**Try it**.
Give back, unchanged, the lines below from the first one through the line that contains "Международным днем человека с синдромом", including both.

**Records provided**.

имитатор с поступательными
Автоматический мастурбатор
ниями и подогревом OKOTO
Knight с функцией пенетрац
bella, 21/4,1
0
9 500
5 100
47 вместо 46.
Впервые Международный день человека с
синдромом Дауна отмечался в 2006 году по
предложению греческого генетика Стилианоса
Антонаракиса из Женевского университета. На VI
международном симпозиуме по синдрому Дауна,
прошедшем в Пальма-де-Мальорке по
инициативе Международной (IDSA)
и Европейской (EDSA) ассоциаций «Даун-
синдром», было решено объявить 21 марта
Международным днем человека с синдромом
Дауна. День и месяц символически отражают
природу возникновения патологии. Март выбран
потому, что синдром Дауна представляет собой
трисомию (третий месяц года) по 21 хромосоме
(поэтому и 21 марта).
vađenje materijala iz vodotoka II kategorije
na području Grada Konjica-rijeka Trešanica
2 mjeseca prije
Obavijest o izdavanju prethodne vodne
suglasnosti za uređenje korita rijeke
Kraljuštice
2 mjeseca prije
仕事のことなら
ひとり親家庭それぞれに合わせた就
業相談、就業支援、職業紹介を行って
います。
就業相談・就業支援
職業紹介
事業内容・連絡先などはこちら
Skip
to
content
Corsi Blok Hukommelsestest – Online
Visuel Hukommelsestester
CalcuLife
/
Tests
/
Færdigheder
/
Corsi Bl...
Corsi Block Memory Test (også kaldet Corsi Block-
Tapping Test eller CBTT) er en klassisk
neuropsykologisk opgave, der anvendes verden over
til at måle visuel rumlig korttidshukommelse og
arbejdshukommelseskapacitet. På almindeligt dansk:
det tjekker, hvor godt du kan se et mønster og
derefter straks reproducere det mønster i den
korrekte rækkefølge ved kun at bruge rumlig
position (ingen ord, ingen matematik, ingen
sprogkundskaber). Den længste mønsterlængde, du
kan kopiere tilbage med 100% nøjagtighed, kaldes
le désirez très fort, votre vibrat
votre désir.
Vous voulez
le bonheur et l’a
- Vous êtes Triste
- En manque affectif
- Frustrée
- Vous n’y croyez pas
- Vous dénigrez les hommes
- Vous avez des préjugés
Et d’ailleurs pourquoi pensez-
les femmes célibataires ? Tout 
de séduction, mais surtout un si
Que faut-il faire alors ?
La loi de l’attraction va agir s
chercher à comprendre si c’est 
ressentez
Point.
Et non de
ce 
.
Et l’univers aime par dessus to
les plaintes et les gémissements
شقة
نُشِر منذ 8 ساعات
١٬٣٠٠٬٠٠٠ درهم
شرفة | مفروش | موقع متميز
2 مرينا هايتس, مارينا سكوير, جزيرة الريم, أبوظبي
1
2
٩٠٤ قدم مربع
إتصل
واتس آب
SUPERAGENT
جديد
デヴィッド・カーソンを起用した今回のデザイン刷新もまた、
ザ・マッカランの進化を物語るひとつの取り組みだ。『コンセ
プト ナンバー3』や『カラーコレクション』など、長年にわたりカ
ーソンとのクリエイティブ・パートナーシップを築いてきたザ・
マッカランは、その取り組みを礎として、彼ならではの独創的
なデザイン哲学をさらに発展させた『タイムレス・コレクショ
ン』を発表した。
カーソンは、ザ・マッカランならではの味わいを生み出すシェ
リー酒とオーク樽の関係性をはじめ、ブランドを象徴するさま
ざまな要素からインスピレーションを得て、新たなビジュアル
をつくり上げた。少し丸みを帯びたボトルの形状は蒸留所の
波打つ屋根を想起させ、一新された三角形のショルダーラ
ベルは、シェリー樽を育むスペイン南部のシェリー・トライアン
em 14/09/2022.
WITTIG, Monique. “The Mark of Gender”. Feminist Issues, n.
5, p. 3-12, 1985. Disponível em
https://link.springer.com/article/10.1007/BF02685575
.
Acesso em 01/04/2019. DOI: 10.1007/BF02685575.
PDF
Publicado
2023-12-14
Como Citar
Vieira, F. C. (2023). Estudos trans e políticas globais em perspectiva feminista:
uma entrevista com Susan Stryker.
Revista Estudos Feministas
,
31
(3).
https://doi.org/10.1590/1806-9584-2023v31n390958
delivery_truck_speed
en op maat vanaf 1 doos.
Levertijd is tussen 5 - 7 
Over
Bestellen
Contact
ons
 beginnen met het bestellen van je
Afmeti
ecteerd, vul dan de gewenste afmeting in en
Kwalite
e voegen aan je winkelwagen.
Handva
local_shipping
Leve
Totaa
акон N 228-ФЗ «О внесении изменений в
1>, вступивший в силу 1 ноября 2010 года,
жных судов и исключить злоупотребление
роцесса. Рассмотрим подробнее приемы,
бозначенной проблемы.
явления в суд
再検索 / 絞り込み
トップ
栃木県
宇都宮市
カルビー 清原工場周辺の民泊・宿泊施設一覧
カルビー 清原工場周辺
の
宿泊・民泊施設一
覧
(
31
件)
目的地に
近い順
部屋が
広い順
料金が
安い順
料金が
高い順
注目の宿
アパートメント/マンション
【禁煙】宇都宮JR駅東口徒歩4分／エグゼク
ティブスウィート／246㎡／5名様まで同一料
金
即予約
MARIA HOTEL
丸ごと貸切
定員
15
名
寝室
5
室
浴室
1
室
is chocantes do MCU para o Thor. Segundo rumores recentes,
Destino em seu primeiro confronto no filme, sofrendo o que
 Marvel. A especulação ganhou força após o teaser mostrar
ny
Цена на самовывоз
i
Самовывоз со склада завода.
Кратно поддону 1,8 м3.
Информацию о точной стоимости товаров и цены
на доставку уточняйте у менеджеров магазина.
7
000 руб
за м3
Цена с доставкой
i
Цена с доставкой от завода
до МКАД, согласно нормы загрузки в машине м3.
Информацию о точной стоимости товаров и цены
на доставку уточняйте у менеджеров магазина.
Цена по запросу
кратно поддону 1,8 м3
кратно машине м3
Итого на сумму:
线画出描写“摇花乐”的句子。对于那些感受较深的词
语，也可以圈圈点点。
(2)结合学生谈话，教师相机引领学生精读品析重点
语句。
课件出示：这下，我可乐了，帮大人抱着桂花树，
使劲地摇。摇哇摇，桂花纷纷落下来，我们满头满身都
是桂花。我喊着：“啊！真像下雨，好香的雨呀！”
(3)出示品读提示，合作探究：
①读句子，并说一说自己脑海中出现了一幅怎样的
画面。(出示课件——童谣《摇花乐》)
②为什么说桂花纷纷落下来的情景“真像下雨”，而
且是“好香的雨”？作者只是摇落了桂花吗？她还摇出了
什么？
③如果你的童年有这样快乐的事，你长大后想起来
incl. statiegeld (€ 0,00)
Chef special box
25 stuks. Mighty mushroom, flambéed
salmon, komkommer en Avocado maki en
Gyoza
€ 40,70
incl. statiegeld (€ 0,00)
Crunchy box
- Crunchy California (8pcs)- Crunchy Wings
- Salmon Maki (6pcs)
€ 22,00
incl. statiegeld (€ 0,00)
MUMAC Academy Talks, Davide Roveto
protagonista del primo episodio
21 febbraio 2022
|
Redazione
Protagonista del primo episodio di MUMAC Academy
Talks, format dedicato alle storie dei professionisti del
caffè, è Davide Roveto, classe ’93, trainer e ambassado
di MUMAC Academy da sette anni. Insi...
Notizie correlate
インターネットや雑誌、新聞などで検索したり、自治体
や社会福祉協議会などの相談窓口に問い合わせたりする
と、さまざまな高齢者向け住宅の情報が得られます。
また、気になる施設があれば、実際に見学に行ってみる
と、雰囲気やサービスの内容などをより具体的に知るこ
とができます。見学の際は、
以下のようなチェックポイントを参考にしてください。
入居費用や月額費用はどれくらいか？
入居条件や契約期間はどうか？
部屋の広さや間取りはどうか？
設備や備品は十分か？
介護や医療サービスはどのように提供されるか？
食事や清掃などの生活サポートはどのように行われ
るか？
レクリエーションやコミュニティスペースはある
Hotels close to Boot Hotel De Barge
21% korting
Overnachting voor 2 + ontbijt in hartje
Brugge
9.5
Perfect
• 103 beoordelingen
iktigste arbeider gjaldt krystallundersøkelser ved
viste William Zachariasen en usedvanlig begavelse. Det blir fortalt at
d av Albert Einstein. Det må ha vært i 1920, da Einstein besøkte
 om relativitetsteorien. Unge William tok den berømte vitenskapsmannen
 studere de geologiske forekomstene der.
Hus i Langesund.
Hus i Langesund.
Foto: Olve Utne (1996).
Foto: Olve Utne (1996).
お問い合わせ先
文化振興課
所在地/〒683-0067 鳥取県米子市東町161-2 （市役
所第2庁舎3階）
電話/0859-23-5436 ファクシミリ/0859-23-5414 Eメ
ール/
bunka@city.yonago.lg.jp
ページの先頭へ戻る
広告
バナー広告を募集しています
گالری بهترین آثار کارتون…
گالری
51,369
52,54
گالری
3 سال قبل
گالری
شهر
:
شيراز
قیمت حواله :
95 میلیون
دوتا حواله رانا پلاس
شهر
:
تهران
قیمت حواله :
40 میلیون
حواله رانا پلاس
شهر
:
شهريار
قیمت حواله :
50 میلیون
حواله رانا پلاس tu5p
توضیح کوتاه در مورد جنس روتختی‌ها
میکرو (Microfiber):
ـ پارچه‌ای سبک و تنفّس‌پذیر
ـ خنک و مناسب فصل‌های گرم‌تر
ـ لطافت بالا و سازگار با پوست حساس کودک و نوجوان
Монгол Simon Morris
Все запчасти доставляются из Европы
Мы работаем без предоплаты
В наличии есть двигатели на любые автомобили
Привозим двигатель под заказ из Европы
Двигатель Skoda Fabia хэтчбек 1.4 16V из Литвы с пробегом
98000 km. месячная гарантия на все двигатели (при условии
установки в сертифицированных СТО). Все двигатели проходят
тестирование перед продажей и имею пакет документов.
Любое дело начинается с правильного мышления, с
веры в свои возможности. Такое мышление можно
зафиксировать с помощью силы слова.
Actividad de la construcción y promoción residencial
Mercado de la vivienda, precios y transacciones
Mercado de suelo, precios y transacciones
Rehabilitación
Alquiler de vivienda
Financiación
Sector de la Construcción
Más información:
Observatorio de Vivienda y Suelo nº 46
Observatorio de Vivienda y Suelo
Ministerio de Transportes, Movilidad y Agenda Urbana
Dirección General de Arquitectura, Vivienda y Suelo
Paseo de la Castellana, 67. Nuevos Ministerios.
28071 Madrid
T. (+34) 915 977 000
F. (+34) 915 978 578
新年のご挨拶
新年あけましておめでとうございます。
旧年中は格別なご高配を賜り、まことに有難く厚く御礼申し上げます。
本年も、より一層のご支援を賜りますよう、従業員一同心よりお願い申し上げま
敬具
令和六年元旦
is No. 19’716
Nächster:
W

**Answer space**.
имитатор с поступательными
Автоматический мастурбатор
ниями и подогревом OKOTO
Knight с функцией пенетрац
bella, 21/4,1
0
9 500
5 100
47 вместо 46.
Впервые Международный день человека с
синдромом Дауна отмечался в 2006 году по
предложению греческого генетика Стилианоса
Антонаракиса из Женевского университета. На VI
международном симпозиуме по синдрому Дауна,
прошедшем в Пальма-де-Мальорке по
инициативе Международной (IDSA)
и Европейской (EDSA) ассоциаций «Даун-
синдром», было решено объявить 21 марта
Международным днем человека с синдромом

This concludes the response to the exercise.